Nancy Kraig, color marketing manager for Martin-Senour Paints, urged dealers to use their imaginations and experiment. "Why not try newspaper or garbage bags as tools to create a look?" she suggested.

"It's always best to try the colors you have chosen on a piece of dry wall or practice board before you start," Kraig added. "This will allow you to make any changes of color placement, value or hue before you get to the final master piece."

Pro Faux recommends adding The Flood Company's Floetrol to latex paints and Penetrol to oil paints. These products eliminate brush marks and roping and also prolong the wet edge of the paint. "The conditioner is the secret ingredient," stated Frohnapfel. "You'll never fool anyone if you have brush marks on our marble." And lengthening the dry time provides a longer period for applying techniques and correcting mistakes.

Frohnapfel also suggested setting aside a special time and place for studying and painting samples. He recommended taking time to research faux finishing at the library and observing the finishes on buildings and furniture.
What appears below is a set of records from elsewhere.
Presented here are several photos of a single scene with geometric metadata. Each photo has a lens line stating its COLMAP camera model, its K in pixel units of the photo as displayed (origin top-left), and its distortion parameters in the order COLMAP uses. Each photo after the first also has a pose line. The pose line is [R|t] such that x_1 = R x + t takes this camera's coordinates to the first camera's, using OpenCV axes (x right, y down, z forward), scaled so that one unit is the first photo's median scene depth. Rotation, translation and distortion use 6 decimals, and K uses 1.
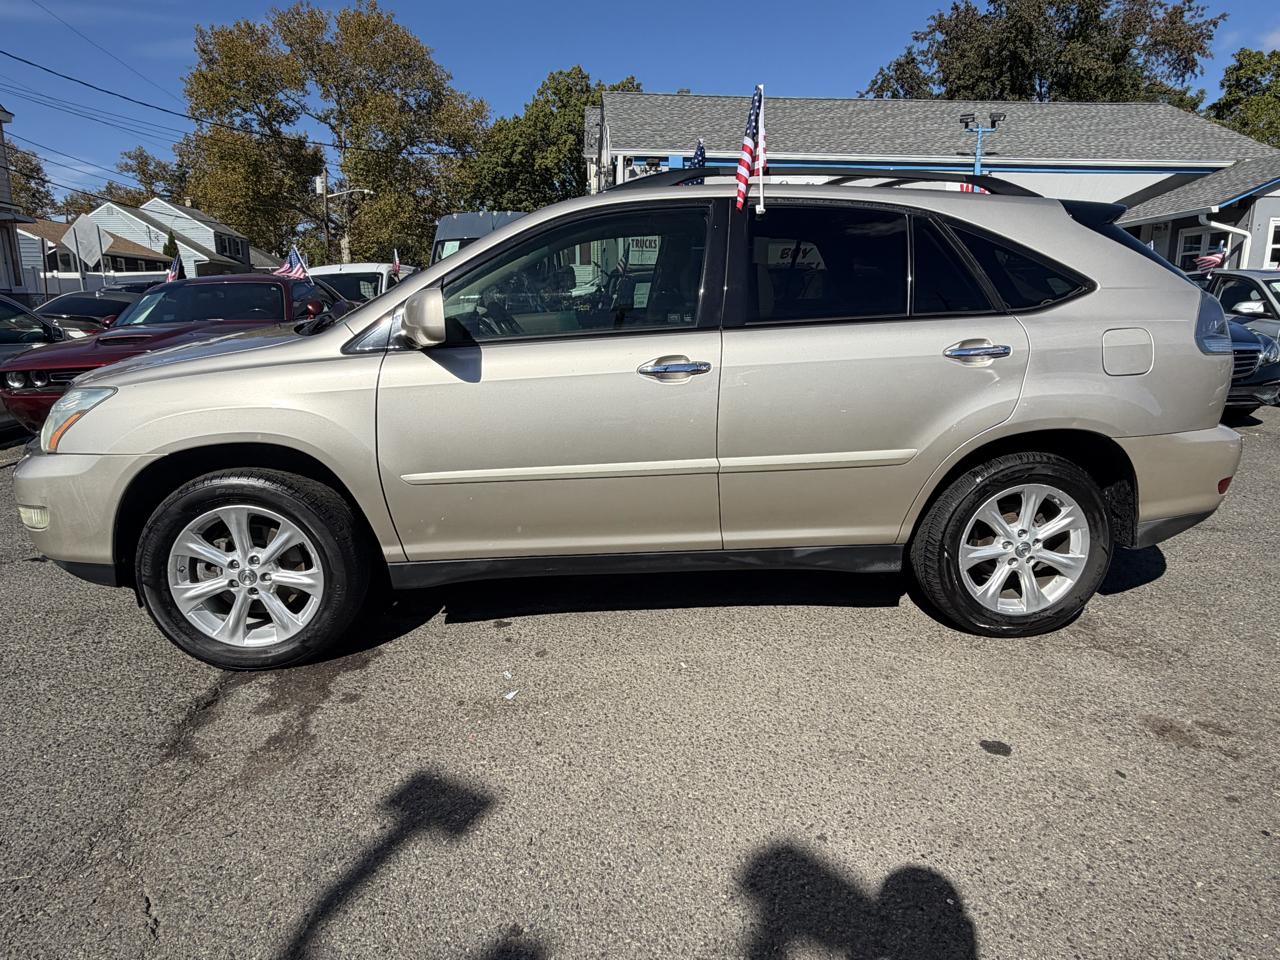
lens RADIAL K [[805.1, 0, 626.8], [0, 805.1, 472.6], [0, 0, 1]] dist [-0.006804, 0.003724]
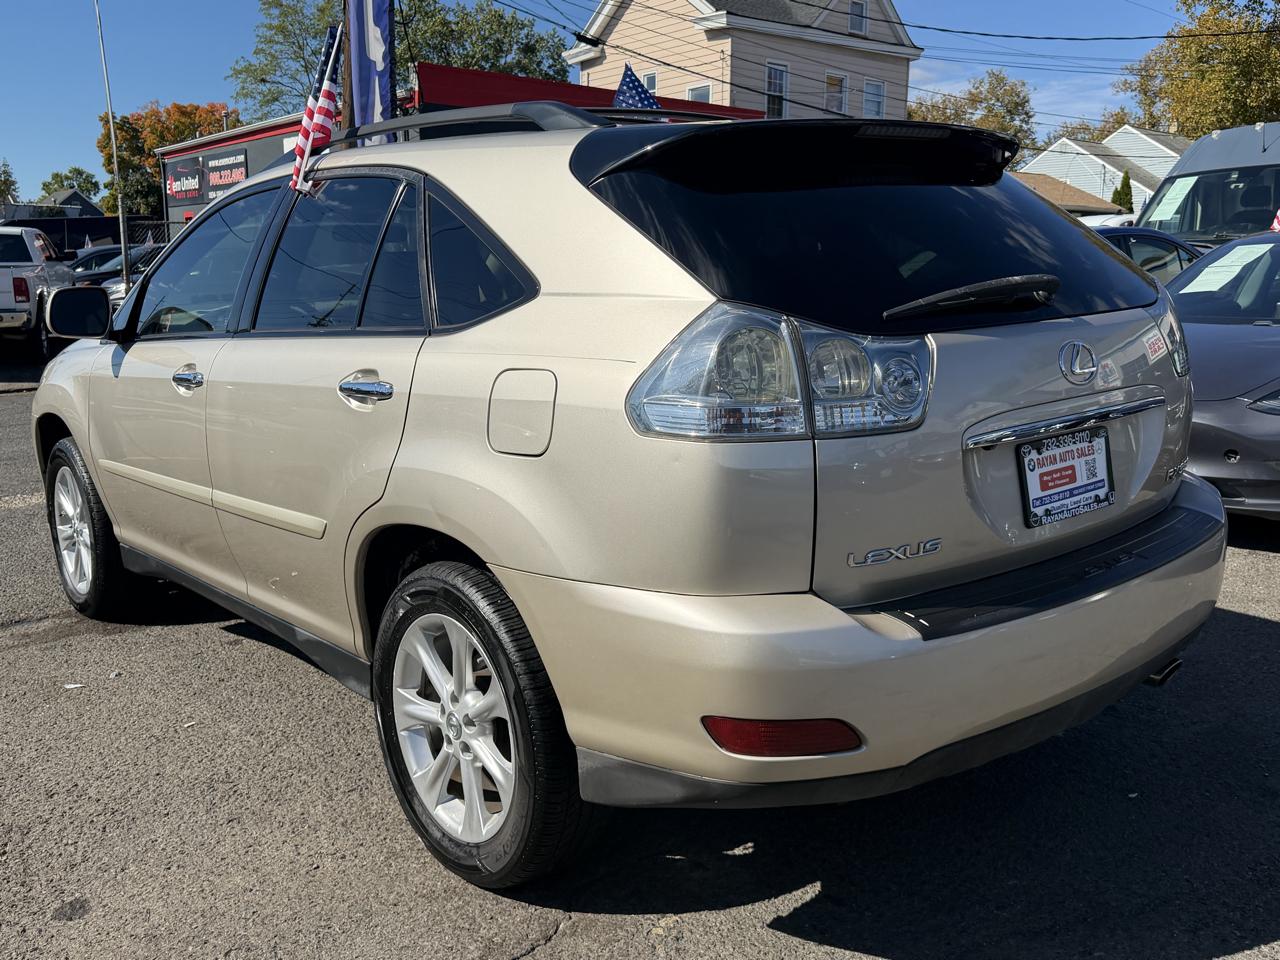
lens RADIAL K [[1177.2, 0, 630.4], [0, 1177.2, 487.3], [0, 0, 1]] dist [0.033219, 0.000000]
pose [[0.583030, 0.147209, -0.799003, 0.222441], [-0.166882, 0.984177, 0.059552, -0.027192], [0.795127, 0.098618, 0.598371, 0.100544]]
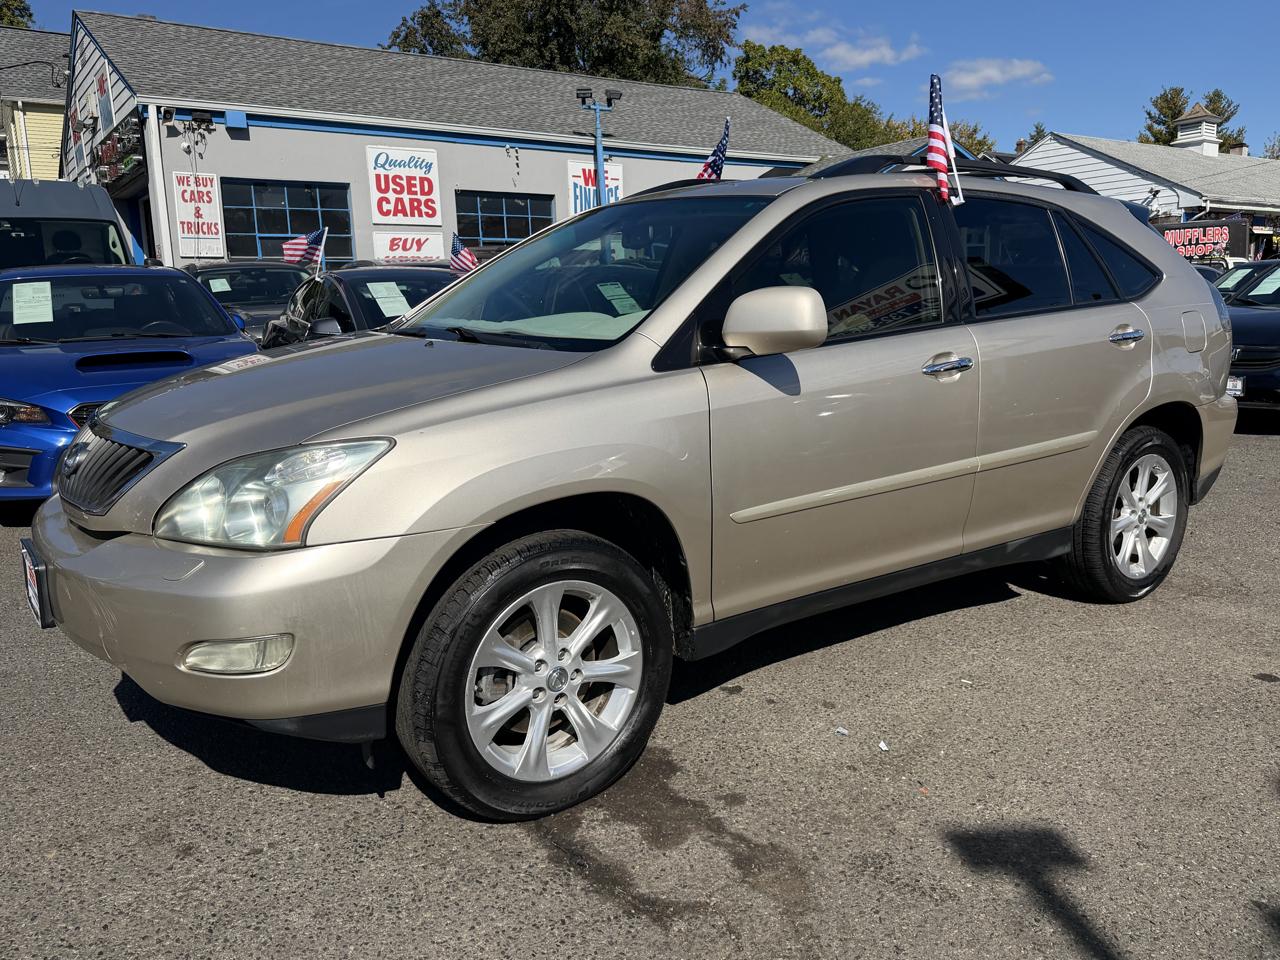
lens RADIAL K [[1034.3, 0, 639.4], [0, 1034.3, 477.0], [0, 0, 1]] dist [0.055443, -0.091175]
pose [[0.854388, -0.106536, 0.508597, -0.142955], [0.129841, 0.991480, -0.010434, -0.005493], [-0.503152, 0.074951, 0.860942, 0.022116]]
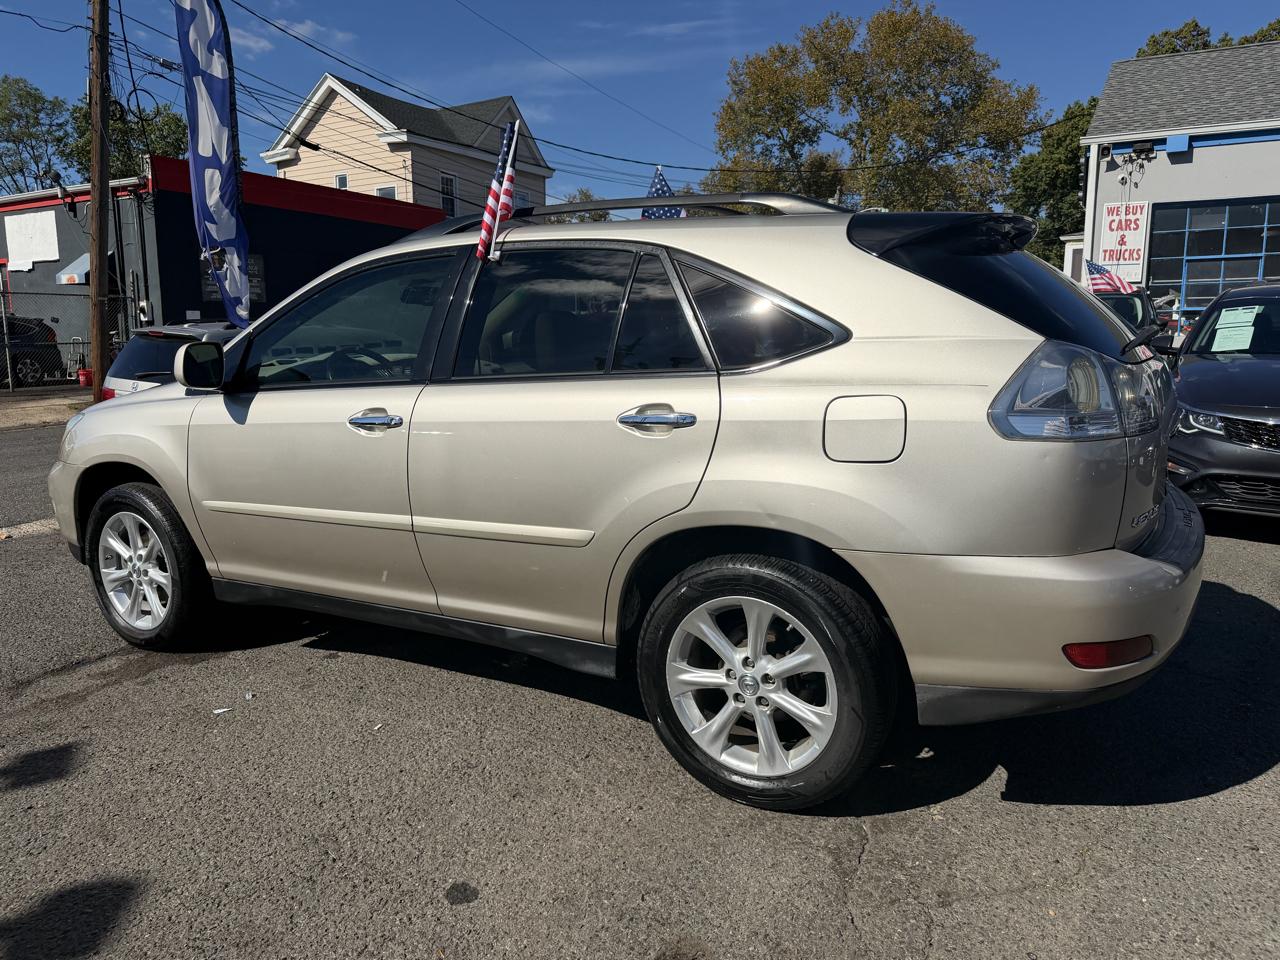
lens RADIAL K [[918.6, 0, 626.7], [0, 918.6, 481.2], [0, 0, 1]] dist [0.030303, -0.025248]
pose [[0.819691, 0.086669, -0.566211, 0.155196], [-0.112661, 0.993573, -0.011011, -0.012478], [0.561617, 0.072815, 0.824187, 0.039091]]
Dealers also may want to consider taking classes at local colleges or for a serious student, enrolling in a workshop taught by a faux finishing professional.

"Once you're ready to start, be patient with your self," Frohnapfel cautioned. "Many times, we expect immediate results. Experimentation and patience are the key elements to faux-finishing success." Faux finishing is gaining broader exposure in print and electronic media, which adds to consumer interest. In fact, Pro Faux appeared on "Our Home," a popular Lifetime cable TV program, in May '96, to demonstrate faux-finishing- textures.